Forward compatibility or upward compatibility is a design characteristic that allows a system to accept input intended for a later version of itself. The concept can be applied to entire systems, electrical interfaces, telecommunication signals, data communication , file formats, and computer programming languages. A standard supports forward compatibility if a product that complies with earlier versions can "gracefully" process input designed for later versions of the standard.

The objective for forward compatible technology is for old devices to recognise when data has been generated for new devices.

Forward compatibility for the older system implies backward compatibility for the new system, i.e. the ability to process data from the old system; the new system effectively has full compatibility with the older one, by being able to both process and generate data in the format of the older system.

Forward compatibility is not the same as extensibility.

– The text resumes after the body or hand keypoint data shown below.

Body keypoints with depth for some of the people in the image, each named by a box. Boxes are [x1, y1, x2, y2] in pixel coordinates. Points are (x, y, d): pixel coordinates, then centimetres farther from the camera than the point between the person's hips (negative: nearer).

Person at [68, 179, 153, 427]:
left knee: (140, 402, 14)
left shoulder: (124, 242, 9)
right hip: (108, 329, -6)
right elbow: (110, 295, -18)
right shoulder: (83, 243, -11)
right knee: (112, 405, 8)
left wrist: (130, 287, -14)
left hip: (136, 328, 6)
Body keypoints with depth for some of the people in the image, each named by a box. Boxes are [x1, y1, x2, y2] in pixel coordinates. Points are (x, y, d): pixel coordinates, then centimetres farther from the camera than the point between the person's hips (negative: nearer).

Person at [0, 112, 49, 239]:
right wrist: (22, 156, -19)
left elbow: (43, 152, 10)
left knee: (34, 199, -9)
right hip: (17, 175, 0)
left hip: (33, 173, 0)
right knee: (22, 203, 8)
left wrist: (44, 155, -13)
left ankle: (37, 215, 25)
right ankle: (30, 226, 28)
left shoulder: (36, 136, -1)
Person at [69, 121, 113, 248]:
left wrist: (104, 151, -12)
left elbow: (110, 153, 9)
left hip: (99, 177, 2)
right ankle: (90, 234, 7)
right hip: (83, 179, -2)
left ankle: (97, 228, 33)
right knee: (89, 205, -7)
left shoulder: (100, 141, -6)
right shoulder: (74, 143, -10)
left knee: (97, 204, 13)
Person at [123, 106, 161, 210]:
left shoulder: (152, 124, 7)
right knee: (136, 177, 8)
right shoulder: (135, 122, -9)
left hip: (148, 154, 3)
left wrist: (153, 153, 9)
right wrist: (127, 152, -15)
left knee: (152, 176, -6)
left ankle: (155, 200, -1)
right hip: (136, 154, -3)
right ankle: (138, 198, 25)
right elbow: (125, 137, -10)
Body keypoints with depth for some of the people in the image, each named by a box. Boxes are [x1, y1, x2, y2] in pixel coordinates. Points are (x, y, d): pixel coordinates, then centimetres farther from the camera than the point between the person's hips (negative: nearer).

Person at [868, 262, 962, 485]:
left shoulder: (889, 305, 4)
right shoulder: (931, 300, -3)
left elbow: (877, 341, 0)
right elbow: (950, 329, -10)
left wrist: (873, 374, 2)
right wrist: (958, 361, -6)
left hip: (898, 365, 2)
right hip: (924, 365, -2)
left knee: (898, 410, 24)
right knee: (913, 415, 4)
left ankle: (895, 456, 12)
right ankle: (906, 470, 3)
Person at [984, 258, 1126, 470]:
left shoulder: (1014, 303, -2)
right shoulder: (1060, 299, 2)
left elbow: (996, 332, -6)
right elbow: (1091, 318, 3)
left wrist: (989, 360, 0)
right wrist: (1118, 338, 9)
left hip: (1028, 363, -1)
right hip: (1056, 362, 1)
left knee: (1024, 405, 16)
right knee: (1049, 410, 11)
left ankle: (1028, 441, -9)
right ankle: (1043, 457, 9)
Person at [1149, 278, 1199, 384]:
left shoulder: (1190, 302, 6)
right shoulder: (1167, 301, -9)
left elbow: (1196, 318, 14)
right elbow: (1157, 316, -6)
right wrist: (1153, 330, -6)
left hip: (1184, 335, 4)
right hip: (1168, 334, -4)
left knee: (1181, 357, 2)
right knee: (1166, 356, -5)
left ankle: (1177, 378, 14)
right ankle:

A forward compatible design can process at least some of the data from a future version of itself. An extensible design makes upgrading easy. An example of both design ideas can be found in web browsers. At any point in time, a current browser is forward compatible if it gracefully accepts a newer version of HTML. Whereas how easily the browser code can be upgraded to process the newer HTML determines how extensible it is.

The introduction of FM stereo transmission, or color television, allowed forward compatibility, since monophonic FM radio receivers and black-and-white TV sets still could receive a signal from a new transmitter. It also allowed backward compatibility since new receivers could receive monophonic or black-and-white signals generated by old transmitters.

HTML is designed to treat all tags in the same way (as inert, unstyled inline elements) unless their appearance or behavior is overridden; either by the browser's default settings, or by scripts or styles included in the page. This makes most new features degrade gracefully in older browsers. One case where this did not work as intended was script and style blocks, whose content is meant to be interpreted by the browser instead of being part of the page. Such cases were dealt with by enclosing the content within comment blocks.